_Saved data entries_
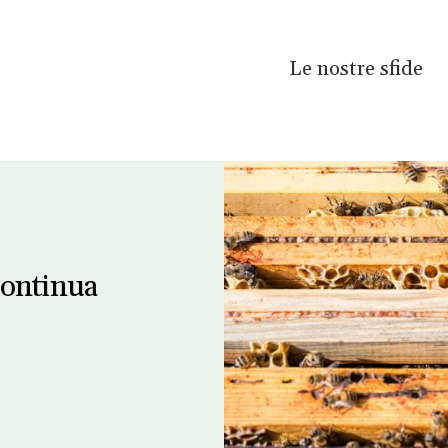
Le nostre sfide
continua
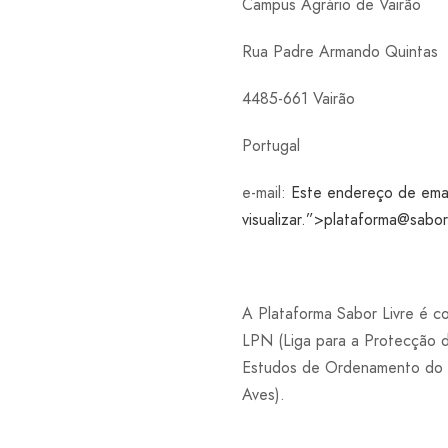
Campus Agrário de Vairão
Rua Padre Armando Quintas
4485-661 Vairão
Portugal
e-mail:
Este endereço de email
visualizar.”>
plataforma@saborl
A Plataforma Sabor Livre é 
LPN (Liga para a Protecção 
Estudos de Ordenamento do 
Aves).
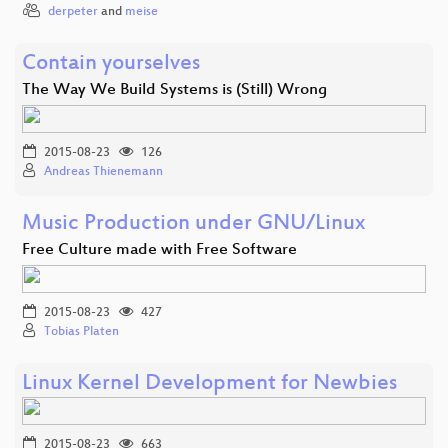
derpeter
and
meise
Contain yourselves
The Way We Build Systems is (Still) Wrong
2015-08-23
126
Andreas Thienemann
Music Production under GNU/Linux
Free Culture made with Free Software
2015-08-23
427
Tobias Platen
Linux Kernel Development for Newbies
2015-08-23
663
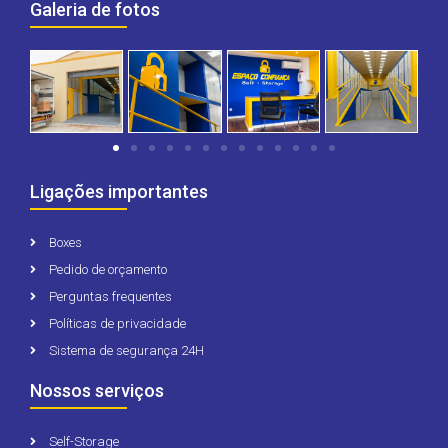
Galeria de fotos
Ligações importantes
Boxes
Pedido de orçamento
Perguntas frequentes
Políticas de privacidade
Sistema de segurança 24H
Nossos serviços
Self-Storage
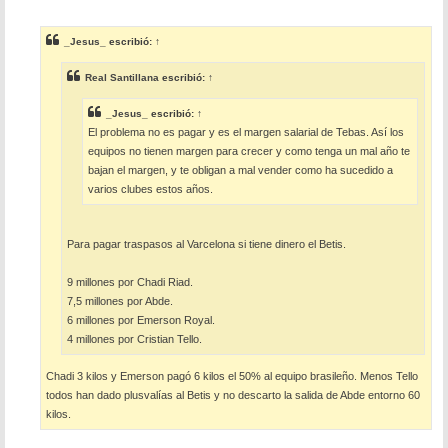
e
n
s
_Jesus_
escribió:
↑
a
j
e
Real Santillana
escribió:
↑
_Jesus_
escribió:
↑
El problema no es pagar y es el margen salarial de Tebas. Así los
equipos no tienen margen para crecer y como tenga un mal año te
bajan el margen, y te obligan a mal vender como ha sucedido a
varios clubes estos años.
Para pagar traspasos al Varcelona si tiene dinero el Betis.
9 millones por Chadi Riad.
7,5 millones por Abde.
6 millones por Emerson Royal.
4 millones por Cristian Tello.
Chadi 3 kilos y Emerson pagó 6 kilos el 50% al equipo brasileño. Menos Tello
todos han dado plusvalías al Betis y no descarto la salida de Abde entorno 60
kilos.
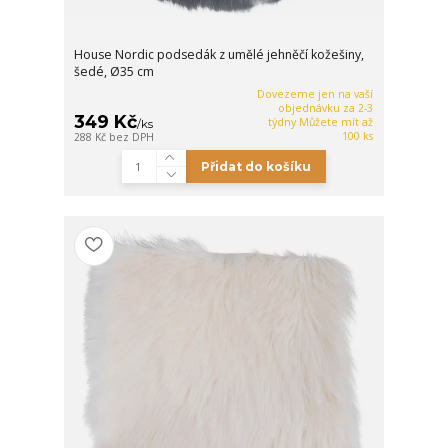
House Nordic podsedák z umělé jehněčí kožešiny,
šedé, Ø35 cm
Dovezeme jen na vaší
objednávku za 2-3
349 Kč
týdny Můžete mít až
/
ks
100 ks
288 Kč
bez DPH
Přidat do košíku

_What is being asked_
Leave every picture out, and transcribe the data above exactly as it reads.

_Solution_
Le nostre sfide
continua
Campus Agrário de Vairão
Rua Padre Armando Quintas
4485-661 Vairão
Portugal
e-mail:
Este endereço de email
visualizar.”>
plataforma@saborl
A Plataforma Sabor Livre é 
LPN (Liga para a Protecção 
Estudos de Ordenamento do 
Aves).
derpeter
and
meise
Contain yourselves
The Way We Build Systems is (Still) Wrong
2015-08-23
126
Andreas Thienemann
Music Production under GNU/Linux
Free Culture made with Free Software
2015-08-23
427
Tobias Platen
Linux Kernel Development for Newbies
2015-08-23
663
Galeria de fotos
Ligações importantes
Boxes
Pedido de orçamento
Perguntas frequentes
Políticas de privacidade
Sistema de segurança 24H
Nossos serviços
Self-Storage
e
n
s
_Jesus_
escribió:
↑
a
j
e
Real Santillana
escribió:
↑
_Jesus_
escribió:
↑
El problema no es pagar y es el margen salarial de Tebas. Así los
equipos no tienen margen para crecer y como tenga un mal año te
bajan el margen, y te obligan a mal vender como ha sucedido a
varios clubes estos años.
Para pagar traspasos al Varcelona si tiene dinero el Betis.
9 millones por Chadi Riad.
7,5 millones por Abde.
6 millones por Emerson Royal.
4 millones por Cristian Tello.
Chadi 3 kilos y Emerson pagó 6 kilos el 50% al equipo brasileño. Menos Tello
todos han dado plusvalías al Betis y no descarto la salida de Abde entorno 60
kilos.
House Nordic podsedák z umělé jehněčí kožešiny,
šedé, Ø35 cm
Dovezeme jen na vaší
objednávku za 2-3
349 Kč
týdny Můžete mít až
/
ks
100 ks
288 Kč
bez DPH
Přidat do košíku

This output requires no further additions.